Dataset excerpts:
++++++++

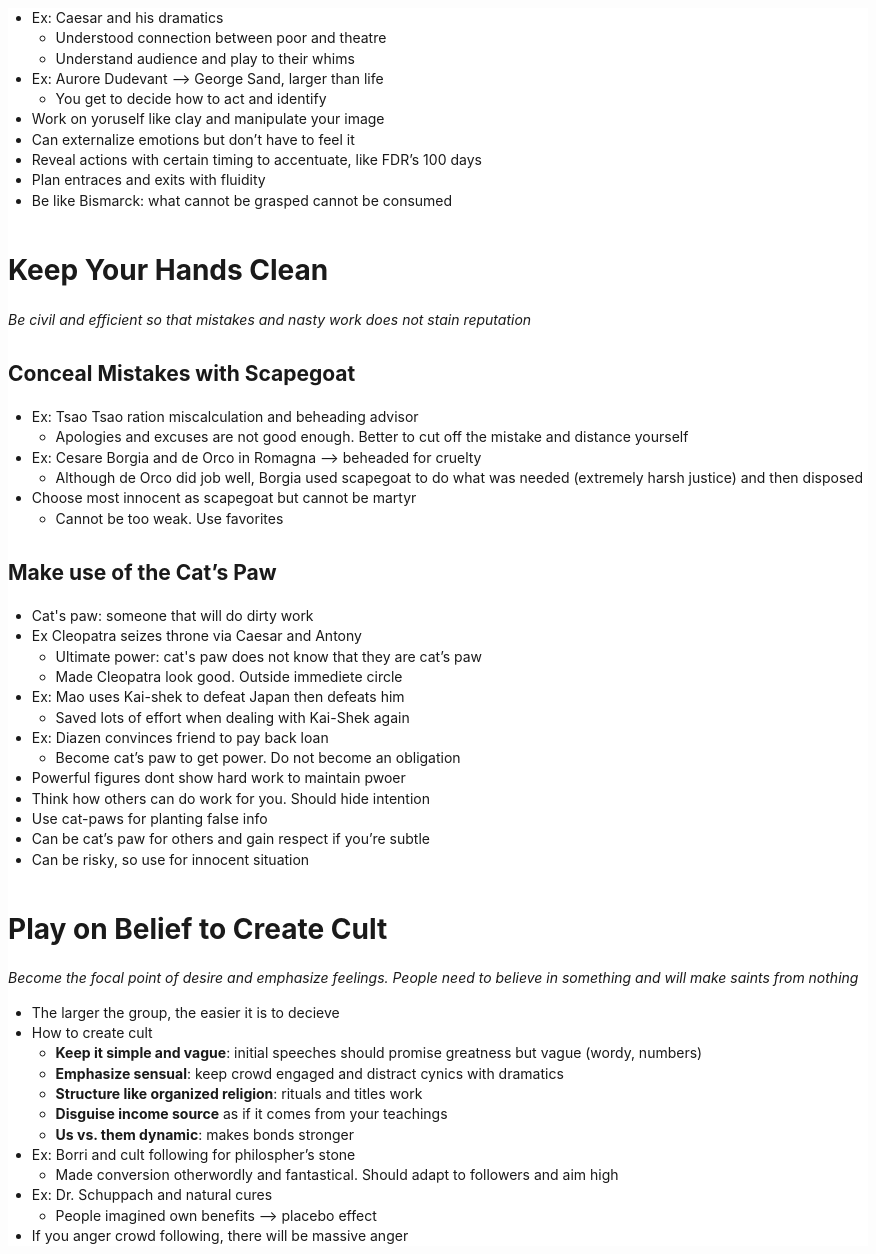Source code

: * Ex: Caesar and his dramatics
  * Understood connection between poor and theatre
  * Understand audience and play to their whims
* Ex: Aurore Dudevant —> George Sand, larger than life
  * You get to decide how to act and identify
* Work on yoruself like clay and manipulate your image
* Can externalize emotions but don’t have to feel it
* Reveal actions with certain timing to accentuate, like FDR’s 100 days
* Plan entraces and exits with fluidity
* Be like Bismarck: what cannot be grasped cannot be consumed

# Keep Your Hands Clean

_Be civil and efficient so that mistakes and nasty work does not stain reputation_

## Conceal Mistakes with Scapegoat

* Ex: Tsao Tsao ration miscalculation and beheading advisor
  * Apologies and excuses are not good enough. Better to cut off the mistake and distance yourself
* Ex: Cesare Borgia and de Orco in Romagna —> beheaded for cruelty
  * Although de Orco did job well, Borgia used scapegoat to do what was needed (extremely harsh justice) and then disposed
* Choose most innocent as scapegoat but cannot be martyr
  * Cannot be too weak. Use favorites

## Make use of the Cat’s Paw

* Cat's paw: someone that will do dirty work
* Ex Cleopatra seizes throne via Caesar and Antony
  * Ultimate power: cat's paw does not know that they are cat’s paw
  * Made Cleopatra look good. Outside immediete circle
* Ex: Mao uses Kai-shek to defeat Japan then defeats him
  * Saved lots of effort when dealing with Kai-Shek again
* Ex: Diazen convinces friend to pay back loan
  * Become cat’s paw to get power. Do not become an obligation
* Powerful figures dont show hard work to maintain pwoer
* Think how others can do work for you. Should hide intention
* Use cat-paws for planting false info
* Can be cat’s paw for others and gain respect if you’re subtle
* Can be risky, so use for innocent situation

# Play on Belief to Create Cult

_Become the focal point of desire and emphasize feelings. People need to believe in something and will make saints from nothing_

* The larger the group, the easier it is to decieve
* How to create cult
  * **Keep it simple and vague**: initial speeches should promise greatness but vague (wordy, numbers)
  * **Emphasize sensual**: keep crowd engaged and distract cynics with dramatics
  * **Structure like organized religion**: rituals and titles work
  * **Disguise income source** as if it comes from your teachings
  * **Us vs. them dynamic**: makes bonds stronger
* Ex: Borri and cult following for philospher’s stone
  * Made conversion otherwordly and fantastical. Should adapt to followers and aim high
* Ex: Dr. Schuppach and natural cures
  * People imagined own benefits —> placebo effect
* If you anger crowd following, there will be massive anger
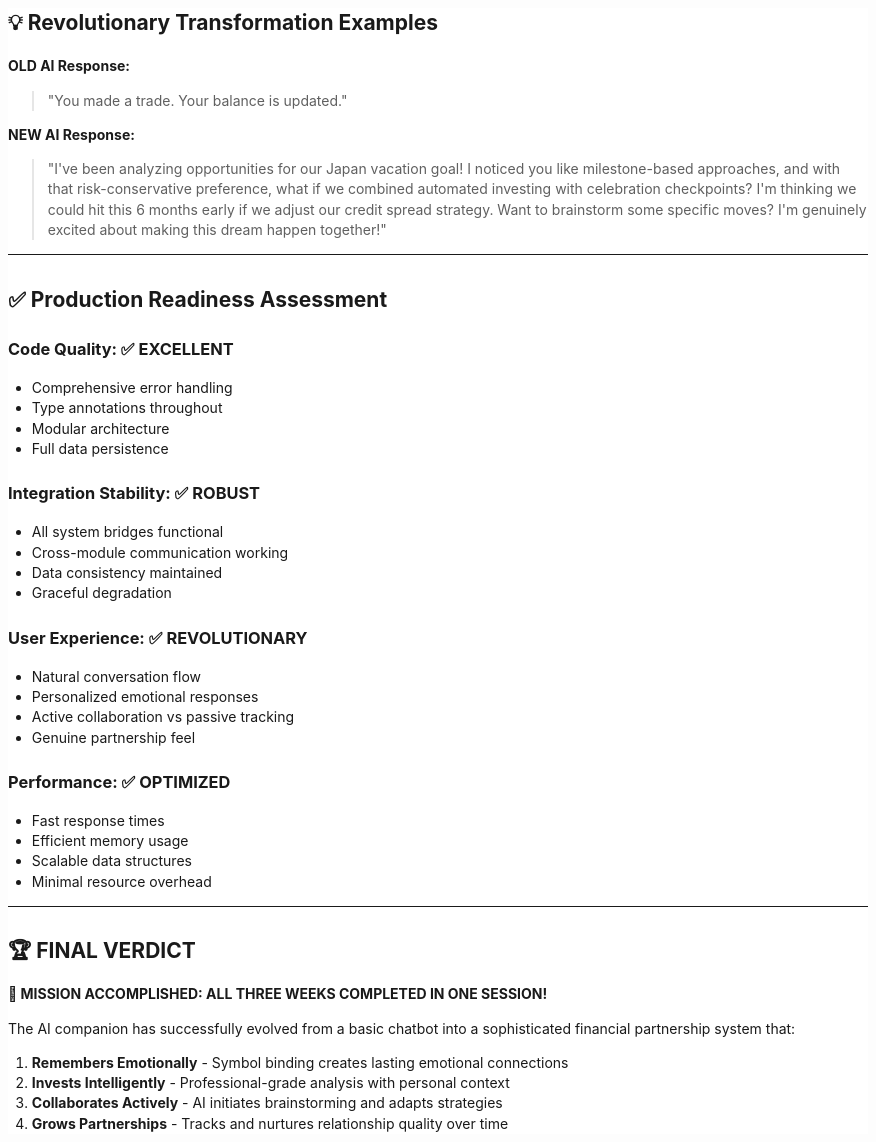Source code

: 
## 💡 Revolutionary Transformation Examples

**OLD AI Response:**
> "You made a trade. Your balance is updated."

**NEW AI Response:**
> "I've been analyzing opportunities for our Japan vacation goal! I noticed you like milestone-based approaches, and with that risk-conservative preference, what if we combined automated investing with celebration checkpoints? I'm thinking we could hit this 6 months early if we adjust our credit spread strategy. Want to brainstorm some specific moves? I'm genuinely excited about making this dream happen together!"

---

## ✅ Production Readiness Assessment

### Code Quality: ✅ EXCELLENT
- Comprehensive error handling
- Type annotations throughout
- Modular architecture
- Full data persistence

### Integration Stability: ✅ ROBUST
- All system bridges functional
- Cross-module communication working
- Data consistency maintained
- Graceful degradation

### User Experience: ✅ REVOLUTIONARY
- Natural conversation flow
- Personalized emotional responses
- Active collaboration vs passive tracking
- Genuine partnership feel

### Performance: ✅ OPTIMIZED
- Fast response times
- Efficient memory usage
- Scalable data structures
- Minimal resource overhead

---

## 🏆 FINAL VERDICT

**🎉 MISSION ACCOMPLISHED: ALL THREE WEEKS COMPLETED IN ONE SESSION!**

The AI companion has successfully evolved from a basic chatbot into a sophisticated financial partnership system that:

1. **Remembers Emotionally** - Symbol binding creates lasting emotional connections
2. **Invests Intelligently** - Professional-grade analysis with personal context
3. **Collaborates Actively** - AI initiates brainstorming and adapts strategies
4. **Grows Partnerships** - Tracks and nurtures relationship quality over time
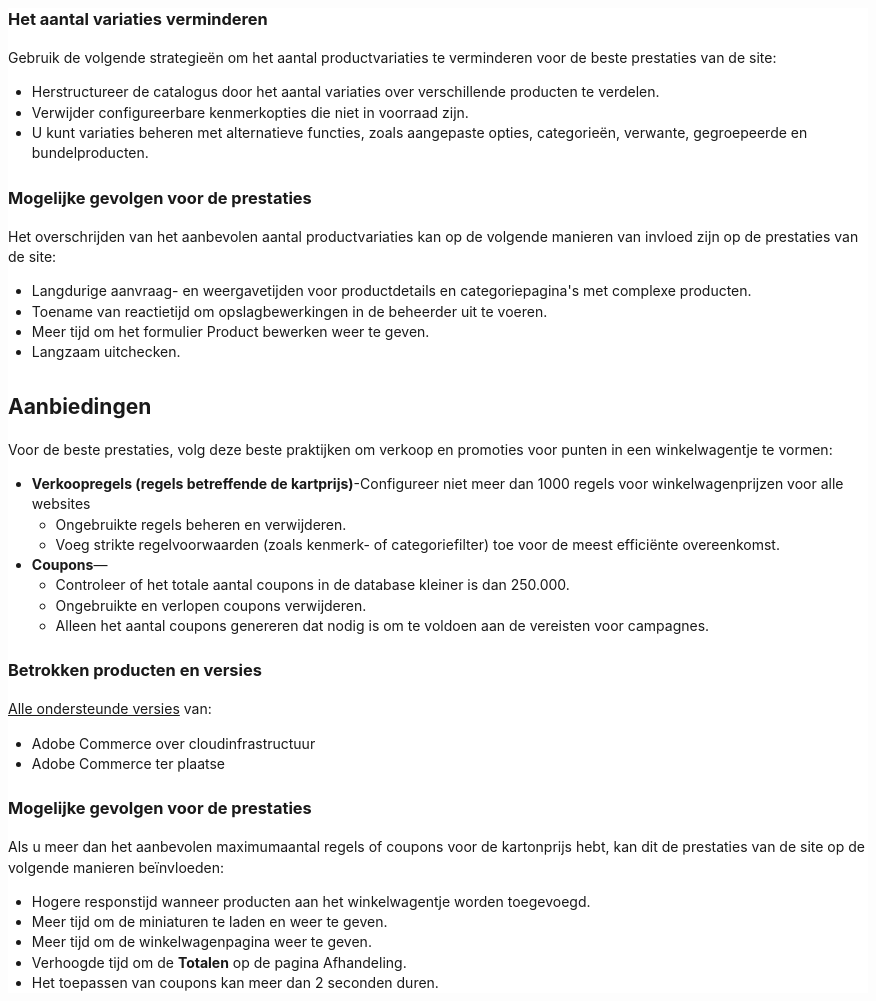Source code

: ### Het aantal variaties verminderen

Gebruik de volgende strategieën om het aantal productvariaties te verminderen voor de beste prestaties van de site:

- Herstructureer de catalogus door het aantal variaties over verschillende producten te verdelen.
- Verwijder configureerbare kenmerkopties die niet in voorraad zijn.
- U kunt variaties beheren met alternatieve functies, zoals aangepaste opties, categorieën, verwante, gegroepeerde en bundelproducten.

### Mogelijke gevolgen voor de prestaties

Het overschrijden van het aanbevolen aantal productvariaties kan op de volgende manieren van invloed zijn op de prestaties van de site:

- Langdurige aanvraag- en weergavetijden voor productdetails en categoriepagina&#39;s met complexe producten.
- Toename van reactietijd om opslagbewerkingen in de beheerder uit te voeren.
- Meer tijd om het formulier Product bewerken weer te geven.
- Langzaam uitchecken.

## Aanbiedingen

Voor de beste prestaties, volg deze beste praktijken om verkoop en promoties voor punten in een winkelwagentje te vormen:

- **Verkoopregels (regels betreffende de kartprijs)**-Configureer niet meer dan 1000 regels voor winkelwagenprijzen voor alle websites
   - Ongebruikte regels beheren en verwijderen.
   - Voeg strikte regelvoorwaarden (zoals kenmerk- of categoriefilter) toe voor de meest efficiënte overeenkomst.
- **Coupons**—
   - Controleer of het totale aantal coupons in de database kleiner is dan 250.000.
   - Ongebruikte en verlopen coupons verwijderen.
   - Alleen het aantal coupons genereren dat nodig is om te voldoen aan de vereisten voor campagnes.

### Betrokken producten en versies

[Alle ondersteunde versies](../../../release/versions.md) van:

- Adobe Commerce over cloudinfrastructuur
- Adobe Commerce ter plaatse

### Mogelijke gevolgen voor de prestaties

Als u meer dan het aanbevolen maximumaantal regels of coupons voor de kartonprijs hebt, kan dit de prestaties van de site op de volgende manieren beïnvloeden:

- Hogere responstijd wanneer producten aan het winkelwagentje worden toegevoegd.
- Meer tijd om de miniaturen te laden en weer te geven.
- Meer tijd om de winkelwagenpagina weer te geven.
- Verhoogde tijd om de **Totalen** op de pagina Afhandeling.
- Het toepassen van coupons kan meer dan 2 seconden duren.
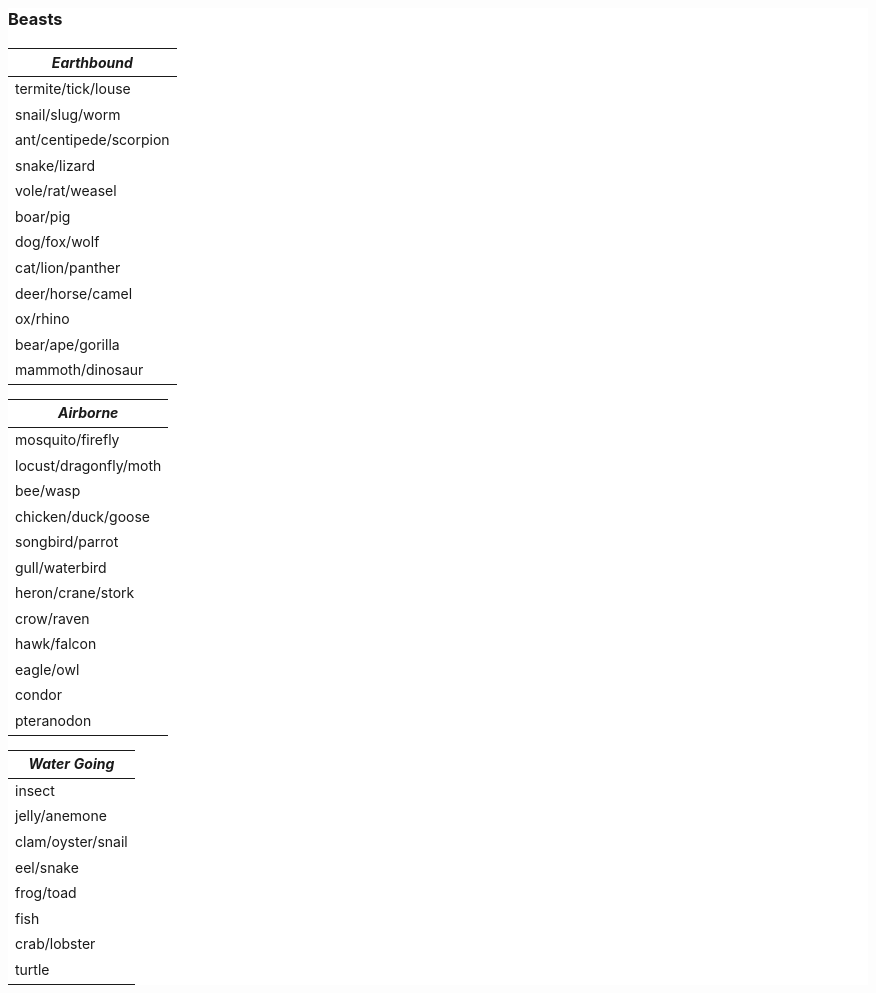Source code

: ### Beasts

| _Earthbound_           |
| ---------------------- |
| termite/tick/louse     |
| snail/slug/worm        |
| ant/centipede/scorpion |
| snake/lizard           |
| vole/rat/weasel        |
| boar/pig               |
| dog/fox/wolf           |
| cat/lion/panther       |
| deer/horse/camel       |
| ox/rhino               |
| bear/ape/gorilla       |
| mammoth/dinosaur       |

| _Airborne_            |
| --------------------- |
| mosquito/firefly      |
| locust/dragonfly/moth |
| bee/wasp              |
| chicken/duck/goose    |
| songbird/parrot       |
| gull/waterbird        |
| heron/crane/stork     |
| crow/raven            |
| hawk/falcon           |
| eagle/owl             |
| condor                |
| pteranodon            |

| _Water Going_      |
| ------------------ |
| insect             |
| jelly/anemone      |
| clam/oyster/snail  |
| eel/snake          |
| frog/toad          |
| fish               |
| crab/lobster       |
| turtle             |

++++++++

• HOW TO COMPLETE THIS TASK:
The records above are to be restated word for word, excluding all pictures.

• THE ANSWER:
Source code

: * Ex: Caesar and his dramatics
  * Understood connection between poor and theatre
  * Understand audience and play to their whims
* Ex: Aurore Dudevant —> George Sand, larger than life
  * You get to decide how to act and identify
* Work on yoruself like clay and manipulate your image
* Can externalize emotions but don’t have to feel it
* Reveal actions with certain timing to accentuate, like FDR’s 100 days
* Plan entraces and exits with fluidity
* Be like Bismarck: what cannot be grasped cannot be consumed

# Keep Your Hands Clean

_Be civil and efficient so that mistakes and nasty work does not stain reputation_

## Conceal Mistakes with Scapegoat

* Ex: Tsao Tsao ration miscalculation and beheading advisor
  * Apologies and excuses are not good enough. Better to cut off the mistake and distance yourself
* Ex: Cesare Borgia and de Orco in Romagna —> beheaded for cruelty
  * Although de Orco did job well, Borgia used scapegoat to do what was needed (extremely harsh justice) and then disposed
* Choose most innocent as scapegoat but cannot be martyr
  * Cannot be too weak. Use favorites

## Make use of the Cat’s Paw

* Cat's paw: someone that will do dirty work
* Ex Cleopatra seizes throne via Caesar and Antony
  * Ultimate power: cat's paw does not know that they are cat’s paw
  * Made Cleopatra look good. Outside immediete circle
* Ex: Mao uses Kai-shek to defeat Japan then defeats him
  * Saved lots of effort when dealing with Kai-Shek again
* Ex: Diazen convinces friend to pay back loan
  * Become cat’s paw to get power. Do not become an obligation
* Powerful figures dont show hard work to maintain pwoer
* Think how others can do work for you. Should hide intention
* Use cat-paws for planting false info
* Can be cat’s paw for others and gain respect if you’re subtle
* Can be risky, so use for innocent situation

# Play on Belief to Create Cult

_Become the focal point of desire and emphasize feelings. People need to believe in something and will make saints from nothing_

* The larger the group, the easier it is to decieve
* How to create cult
  * **Keep it simple and vague**: initial speeches should promise greatness but vague (wordy, numbers)
  * **Emphasize sensual**: keep crowd engaged and distract cynics with dramatics
  * **Structure like organized religion**: rituals and titles work
  * **Disguise income source** as if it comes from your teachings
  * **Us vs. them dynamic**: makes bonds stronger
* Ex: Borri and cult following for philospher’s stone
  * Made conversion otherwordly and fantastical. Should adapt to followers and aim high
* Ex: Dr. Schuppach and natural cures
  * People imagined own benefits —> placebo effect
* If you anger crowd following, there will be massive anger
Source code

: 
## 💡 Revolutionary Transformation Examples

**OLD AI Response:**
> "You made a trade. Your balance is updated."

**NEW AI Response:**
> "I've been analyzing opportunities for our Japan vacation goal! I noticed you like milestone-based approaches, and with that risk-conservative preference, what if we combined automated investing with celebration checkpoints? I'm thinking we could hit this 6 months early if we adjust our credit spread strategy. Want to brainstorm some specific moves? I'm genuinely excited about making this dream happen together!"

---

## ✅ Production Readiness Assessment

### Code Quality: ✅ EXCELLENT
- Comprehensive error handling
- Type annotations throughout
- Modular architecture
- Full data persistence

### Integration Stability: ✅ ROBUST
- All system bridges functional
- Cross-module communication working
- Data consistency maintained
- Graceful degradation

### User Experience: ✅ REVOLUTIONARY
- Natural conversation flow
- Personalized emotional responses
- Active collaboration vs passive tracking
- Genuine partnership feel

### Performance: ✅ OPTIMIZED
- Fast response times
- Efficient memory usage
- Scalable data structures
- Minimal resource overhead

---

## 🏆 FINAL VERDICT

**🎉 MISSION ACCOMPLISHED: ALL THREE WEEKS COMPLETED IN ONE SESSION!**

The AI companion has successfully evolved from a basic chatbot into a sophisticated financial partnership system that:

1. **Remembers Emotionally** - Symbol binding creates lasting emotional connections
2. **Invests Intelligently** - Professional-grade analysis with personal context
3. **Collaborates Actively** - AI initiates brainstorming and adapts strategies
4. **Grows Partnerships** - Tracks and nurtures relationship quality over time
Source code

: ### Het aantal variaties verminderen

Gebruik de volgende strategieën om het aantal productvariaties te verminderen voor de beste prestaties van de site:

- Herstructureer de catalogus door het aantal variaties over verschillende producten te verdelen.
- Verwijder configureerbare kenmerkopties die niet in voorraad zijn.
- U kunt variaties beheren met alternatieve functies, zoals aangepaste opties, categorieën, verwante, gegroepeerde en bundelproducten.

### Mogelijke gevolgen voor de prestaties

Het overschrijden van het aanbevolen aantal productvariaties kan op de volgende manieren van invloed zijn op de prestaties van de site:

- Langdurige aanvraag- en weergavetijden voor productdetails en categoriepagina&#39;s met complexe producten.
- Toename van reactietijd om opslagbewerkingen in de beheerder uit te voeren.
- Meer tijd om het formulier Product bewerken weer te geven.
- Langzaam uitchecken.

## Aanbiedingen

Voor de beste prestaties, volg deze beste praktijken om verkoop en promoties voor punten in een winkelwagentje te vormen:

- **Verkoopregels (regels betreffende de kartprijs)**-Configureer niet meer dan 1000 regels voor winkelwagenprijzen voor alle websites
   - Ongebruikte regels beheren en verwijderen.
   - Voeg strikte regelvoorwaarden (zoals kenmerk- of categoriefilter) toe voor de meest efficiënte overeenkomst.
- **Coupons**—
   - Controleer of het totale aantal coupons in de database kleiner is dan 250.000.
   - Ongebruikte en verlopen coupons verwijderen.
   - Alleen het aantal coupons genereren dat nodig is om te voldoen aan de vereisten voor campagnes.

### Betrokken producten en versies

[Alle ondersteunde versies](../../../release/versions.md) van:

- Adobe Commerce over cloudinfrastructuur
- Adobe Commerce ter plaatse

### Mogelijke gevolgen voor de prestaties

Als u meer dan het aanbevolen maximumaantal regels of coupons voor de kartonprijs hebt, kan dit de prestaties van de site op de volgende manieren beïnvloeden:

- Hogere responstijd wanneer producten aan het winkelwagentje worden toegevoegd.
- Meer tijd om de miniaturen te laden en weer te geven.
- Meer tijd om de winkelwagenpagina weer te geven.
- Verhoogde tijd om de **Totalen** op de pagina Afhandeling.
- Het toepassen van coupons kan meer dan 2 seconden duren.
Source code

: ### Beasts

| _Earthbound_           |
| ---------------------- |
| termite/tick/louse     |
| snail/slug/worm        |
| ant/centipede/scorpion |
| snake/lizard           |
| vole/rat/weasel        |
| boar/pig               |
| dog/fox/wolf           |
| cat/lion/panther       |
| deer/horse/camel       |
| ox/rhino               |
| bear/ape/gorilla       |
| mammoth/dinosaur       |

| _Airborne_            |
| --------------------- |
| mosquito/firefly      |
| locust/dragonfly/moth |
| bee/wasp              |
| chicken/duck/goose    |
| songbird/parrot       |
| gull/waterbird        |
| heron/crane/stork     |
| crow/raven            |
| hawk/falcon           |
| eagle/owl             |
| condor                |
| pteranodon            |

| _Water Going_      |
| ------------------ |
| insect             |
| jelly/anemone      |
| clam/oyster/snail  |
| eel/snake          |
| frog/toad          |
| fish               |
| crab/lobster       |
| turtle             |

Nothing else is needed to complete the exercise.